### JOB 1
In the game-engine post, rewrite the paragraph beginning "But probably that's not a good approach." as a short bulleted list that keeps its main points.
### JOB 2
Write the next part of the game-engine post, picking up after its final sentence.

### TEXT PROVIDED
First of all, thanks all of you for your helpful and often enlightening
comments....
On 13/06/12 08:13, Tassilo Horn wrote:
But probably that's not a good approach. When mutating the positions in
a move, there's no way back. If everything was immutable, i.e.,
updatePosition would return a new piece with different coords (as vector
or map), then your game engine could try abritrary many moves (creating
new worlds/game boards) ahead of time to judge what moves lead to
success, and then perform the best (or a good) one, i.e., alter the ref
representing the current board with the board where one piece has moved.
Now, you can't plan because when trying out a move, you've already
changed the world.
Yes indeed , I thought about the issue you're describing and I decided
to resolve it by using the Command design pattern...In other words,
moves are also records that satisfy the Command protocol which says
there should exist an "execute" and an "undo" method in all
implementors...that way, each move knows how to execute itself but also
how to undo itself and return to the starting position...As you said, I
will need a way to try-out moves during the minimax/alpha-beta recursion
in order to choose the best leaf node...However changing a piece's
position does not 'change the world' but rather builds a brand new one
every time by looking at the pieces' positions...ok as an implementation
detail I've got an atom holding the current-board and I'm resetting it
after every move. I'm also keeping a history of every new state of the
board (conj-ing it in a different vector atom via a watch) for debugging
later on....that mutation inside piece is the only non-functional
detail...everything else I am indeed returning new boards, new pieces
(promotion, death etc)...

### DATASET EXCERPTS
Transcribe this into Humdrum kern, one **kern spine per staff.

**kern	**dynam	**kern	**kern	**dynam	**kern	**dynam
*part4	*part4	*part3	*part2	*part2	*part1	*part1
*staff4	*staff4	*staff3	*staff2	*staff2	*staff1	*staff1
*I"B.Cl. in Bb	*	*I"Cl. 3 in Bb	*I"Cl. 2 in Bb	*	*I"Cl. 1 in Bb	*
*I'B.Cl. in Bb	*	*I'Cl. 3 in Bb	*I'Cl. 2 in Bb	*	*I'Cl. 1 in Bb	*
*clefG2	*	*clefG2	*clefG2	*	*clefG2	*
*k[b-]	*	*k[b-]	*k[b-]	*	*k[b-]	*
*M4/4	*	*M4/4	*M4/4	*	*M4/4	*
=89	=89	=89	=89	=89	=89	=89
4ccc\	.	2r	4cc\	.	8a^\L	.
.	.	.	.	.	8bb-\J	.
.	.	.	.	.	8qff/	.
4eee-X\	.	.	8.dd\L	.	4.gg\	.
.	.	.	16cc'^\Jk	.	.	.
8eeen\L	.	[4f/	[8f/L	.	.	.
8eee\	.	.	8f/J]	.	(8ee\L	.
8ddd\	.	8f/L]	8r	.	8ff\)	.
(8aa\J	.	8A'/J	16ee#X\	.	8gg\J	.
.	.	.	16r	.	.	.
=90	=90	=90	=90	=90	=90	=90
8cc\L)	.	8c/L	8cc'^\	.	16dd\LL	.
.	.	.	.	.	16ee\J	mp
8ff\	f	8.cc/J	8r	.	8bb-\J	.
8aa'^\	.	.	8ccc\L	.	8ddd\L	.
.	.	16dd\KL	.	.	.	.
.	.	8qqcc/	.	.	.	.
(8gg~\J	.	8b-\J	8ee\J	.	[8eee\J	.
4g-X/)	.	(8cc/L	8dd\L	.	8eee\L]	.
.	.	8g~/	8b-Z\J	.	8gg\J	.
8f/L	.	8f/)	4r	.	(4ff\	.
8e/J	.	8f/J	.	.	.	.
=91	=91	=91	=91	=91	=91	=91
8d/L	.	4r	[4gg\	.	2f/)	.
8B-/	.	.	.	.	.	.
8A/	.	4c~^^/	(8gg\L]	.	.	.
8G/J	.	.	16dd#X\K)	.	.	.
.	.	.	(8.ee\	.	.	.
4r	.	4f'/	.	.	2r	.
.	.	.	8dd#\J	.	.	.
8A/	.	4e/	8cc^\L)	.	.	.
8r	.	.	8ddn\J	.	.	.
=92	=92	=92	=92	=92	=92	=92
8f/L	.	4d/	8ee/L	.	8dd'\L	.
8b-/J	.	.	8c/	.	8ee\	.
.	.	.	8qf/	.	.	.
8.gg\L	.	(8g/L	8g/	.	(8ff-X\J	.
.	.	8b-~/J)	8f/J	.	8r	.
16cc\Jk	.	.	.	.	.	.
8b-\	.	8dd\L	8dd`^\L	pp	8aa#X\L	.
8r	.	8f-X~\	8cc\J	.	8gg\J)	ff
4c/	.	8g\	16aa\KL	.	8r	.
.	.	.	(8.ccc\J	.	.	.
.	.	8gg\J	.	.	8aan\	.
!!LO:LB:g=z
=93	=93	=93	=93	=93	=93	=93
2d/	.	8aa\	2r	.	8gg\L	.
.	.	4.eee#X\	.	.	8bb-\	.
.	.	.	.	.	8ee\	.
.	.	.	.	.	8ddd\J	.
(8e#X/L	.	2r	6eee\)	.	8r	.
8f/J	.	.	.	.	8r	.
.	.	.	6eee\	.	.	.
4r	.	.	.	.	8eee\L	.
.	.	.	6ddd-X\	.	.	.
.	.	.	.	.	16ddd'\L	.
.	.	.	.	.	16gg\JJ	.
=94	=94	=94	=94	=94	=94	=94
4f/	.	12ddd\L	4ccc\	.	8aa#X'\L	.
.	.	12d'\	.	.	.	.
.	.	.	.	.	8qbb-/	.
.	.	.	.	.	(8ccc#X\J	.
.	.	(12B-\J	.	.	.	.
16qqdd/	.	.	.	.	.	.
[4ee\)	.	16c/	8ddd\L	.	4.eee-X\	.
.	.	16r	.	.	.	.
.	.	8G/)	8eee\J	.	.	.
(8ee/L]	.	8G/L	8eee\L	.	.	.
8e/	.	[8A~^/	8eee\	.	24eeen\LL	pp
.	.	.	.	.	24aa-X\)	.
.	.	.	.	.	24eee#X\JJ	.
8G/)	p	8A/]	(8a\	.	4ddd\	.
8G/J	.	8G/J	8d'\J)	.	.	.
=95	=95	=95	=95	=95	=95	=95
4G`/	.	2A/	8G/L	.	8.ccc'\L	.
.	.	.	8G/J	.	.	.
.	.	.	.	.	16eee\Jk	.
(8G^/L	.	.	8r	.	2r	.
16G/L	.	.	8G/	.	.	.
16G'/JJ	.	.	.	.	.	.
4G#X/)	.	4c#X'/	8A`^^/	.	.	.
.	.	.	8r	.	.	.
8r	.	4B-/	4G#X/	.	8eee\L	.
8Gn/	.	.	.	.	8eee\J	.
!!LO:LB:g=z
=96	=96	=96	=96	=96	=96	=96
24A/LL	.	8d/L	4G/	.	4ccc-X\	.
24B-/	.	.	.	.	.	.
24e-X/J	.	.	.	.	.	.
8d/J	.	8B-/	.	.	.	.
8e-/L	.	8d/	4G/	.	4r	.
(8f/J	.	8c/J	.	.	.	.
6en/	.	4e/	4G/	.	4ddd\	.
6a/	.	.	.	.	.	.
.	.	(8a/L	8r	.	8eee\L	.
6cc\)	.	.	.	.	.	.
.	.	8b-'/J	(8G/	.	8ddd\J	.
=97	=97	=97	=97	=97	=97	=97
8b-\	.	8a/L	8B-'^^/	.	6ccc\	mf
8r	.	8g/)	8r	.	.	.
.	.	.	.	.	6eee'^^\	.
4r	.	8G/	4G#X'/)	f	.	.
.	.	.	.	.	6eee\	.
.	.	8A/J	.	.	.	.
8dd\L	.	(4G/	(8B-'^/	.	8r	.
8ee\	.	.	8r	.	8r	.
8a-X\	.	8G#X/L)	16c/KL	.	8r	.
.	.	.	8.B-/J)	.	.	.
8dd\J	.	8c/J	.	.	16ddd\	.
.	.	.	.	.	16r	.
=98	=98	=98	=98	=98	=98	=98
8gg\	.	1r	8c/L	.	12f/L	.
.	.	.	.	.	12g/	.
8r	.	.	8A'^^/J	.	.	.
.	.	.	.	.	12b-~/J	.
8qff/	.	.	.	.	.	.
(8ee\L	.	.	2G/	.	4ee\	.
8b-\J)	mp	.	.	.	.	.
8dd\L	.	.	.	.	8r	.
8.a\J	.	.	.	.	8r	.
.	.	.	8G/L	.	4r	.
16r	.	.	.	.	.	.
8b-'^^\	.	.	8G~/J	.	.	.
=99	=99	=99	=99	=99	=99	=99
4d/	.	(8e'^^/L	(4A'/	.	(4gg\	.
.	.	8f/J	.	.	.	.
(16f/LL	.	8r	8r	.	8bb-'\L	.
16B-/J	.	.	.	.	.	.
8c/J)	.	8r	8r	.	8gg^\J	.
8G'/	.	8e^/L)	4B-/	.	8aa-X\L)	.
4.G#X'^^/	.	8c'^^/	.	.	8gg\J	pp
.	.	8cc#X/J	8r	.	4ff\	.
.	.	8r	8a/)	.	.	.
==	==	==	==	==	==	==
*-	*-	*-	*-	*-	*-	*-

### TASK ANSWER 1
- Mutating piece positions during a move is irreversible.
- If everything were immutable, updatePosition would return a new piece with different coordinates (as a vector or map).
- The engine could then try arbitrarily many moves ahead, creating new boards, to judge which moves lead to success.
- It would then perform the best (or a good) move by altering the ref for the current board to the board where one piece has moved.
- With mutation, planning is impossible because trying out a move already changes the world.

### TASK ANSWER 2
If convenience of calling into your code from Java is important, you
might want to investigate definterface -- it accepts type hints for
parameters and return values (attached to the method name in the
latter case) and it actually promises to create an interface.
Noted.... :-)
Not really -- only primitive type hints actually prevent the function
from accepting a non-matching argument:
Ok I did not know that either!!!! if non-primitive type-hints do NOT
prevent non-matching arguments then how is the compiler able to optimize
them? I thought the whole point with type-hints was to let the compiler
know what's coming in a function. If that is not restrictive then what
is the point? my precondition is back anyway cos I did not need the type
hints after all!
Thanks a million guys...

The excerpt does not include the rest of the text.